Redakcja, sportbox.ru, fot. Marek Śmietański

2011-06-30

Na kilkadziesiąt godzin przed wyczekiwanym od wielu miesięcy starciem Władimira Kliczki (55-3, 49 KO) z Davidem Haye'em (25-1, 23 KO), głos w sprawie tej walki zabrał także Fritz Sdunek. Zdaniem znakomitego niemieckiego trenera, faworyta pojedynku powinno się upatrywać w 35-letnim Ukraińcu, mistrzu świata federacji IBF, IBO i WBO oraz posiadaczu pasa prestiżowego magazynu "The Ring" dla najlepszego boksera wagi ciężkiej.

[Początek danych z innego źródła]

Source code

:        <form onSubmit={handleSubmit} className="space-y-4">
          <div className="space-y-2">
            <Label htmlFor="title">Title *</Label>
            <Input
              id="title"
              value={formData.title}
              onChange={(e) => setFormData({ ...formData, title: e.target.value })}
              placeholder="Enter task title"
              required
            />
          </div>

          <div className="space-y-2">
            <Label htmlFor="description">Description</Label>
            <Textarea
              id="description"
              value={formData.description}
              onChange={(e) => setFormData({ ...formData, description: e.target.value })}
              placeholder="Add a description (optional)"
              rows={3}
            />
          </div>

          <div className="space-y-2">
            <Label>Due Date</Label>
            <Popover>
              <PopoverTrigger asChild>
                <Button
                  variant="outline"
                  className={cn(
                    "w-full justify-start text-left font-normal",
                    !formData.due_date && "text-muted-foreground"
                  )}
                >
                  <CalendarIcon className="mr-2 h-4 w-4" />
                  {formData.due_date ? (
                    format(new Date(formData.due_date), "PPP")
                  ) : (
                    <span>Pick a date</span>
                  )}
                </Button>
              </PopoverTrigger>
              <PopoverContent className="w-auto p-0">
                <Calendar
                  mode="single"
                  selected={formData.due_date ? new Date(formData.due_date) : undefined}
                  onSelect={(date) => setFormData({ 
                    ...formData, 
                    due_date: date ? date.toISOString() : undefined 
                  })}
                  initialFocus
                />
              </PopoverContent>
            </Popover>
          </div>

- Władimir wygra, ponieważ jest naturalnym "ciężkim", a Haye tylko sztucznym. David przeszedł do królewskiej kategorii z wagi junior ciężkiej i nie sądzę, aby wytrzymał ciśnienie narzucone przez Kliczkę. Szybkość może uchronić go przed tą siłową presją, którą Władimir powinien narzucać w związku ze swoim szybkim lewym prostym. Decydujące może okazać się dołącznenie do niego prawej ręki. Jeśli do tego dojdzie, nokaut będzie nieuchronny - prorokuje Sdunek.

Szkoleniowiec Witalija Kliczki, starszego z ukraińskich mistrzów świata (do 39-letniego "Doktora Żelaznej Pięści" należy pas WBC) skłania się ku prognozie, że sobotnia walka na stadionie "Imtech Arena" w Hamburgu skończy się przed czasem w końcowych rundach. - Procentowe szanse na wygraną oceniłbym jako 70 do 30 na korzyść Władimira. Ile rund daję Haye'owi? Dziesięć, jedenaście - szacuje Sdunek, w przeszłości trener Dariusza Michalczewskiego, wieloletniego mistrza świata organizacji WBO w wadze półciężkiej.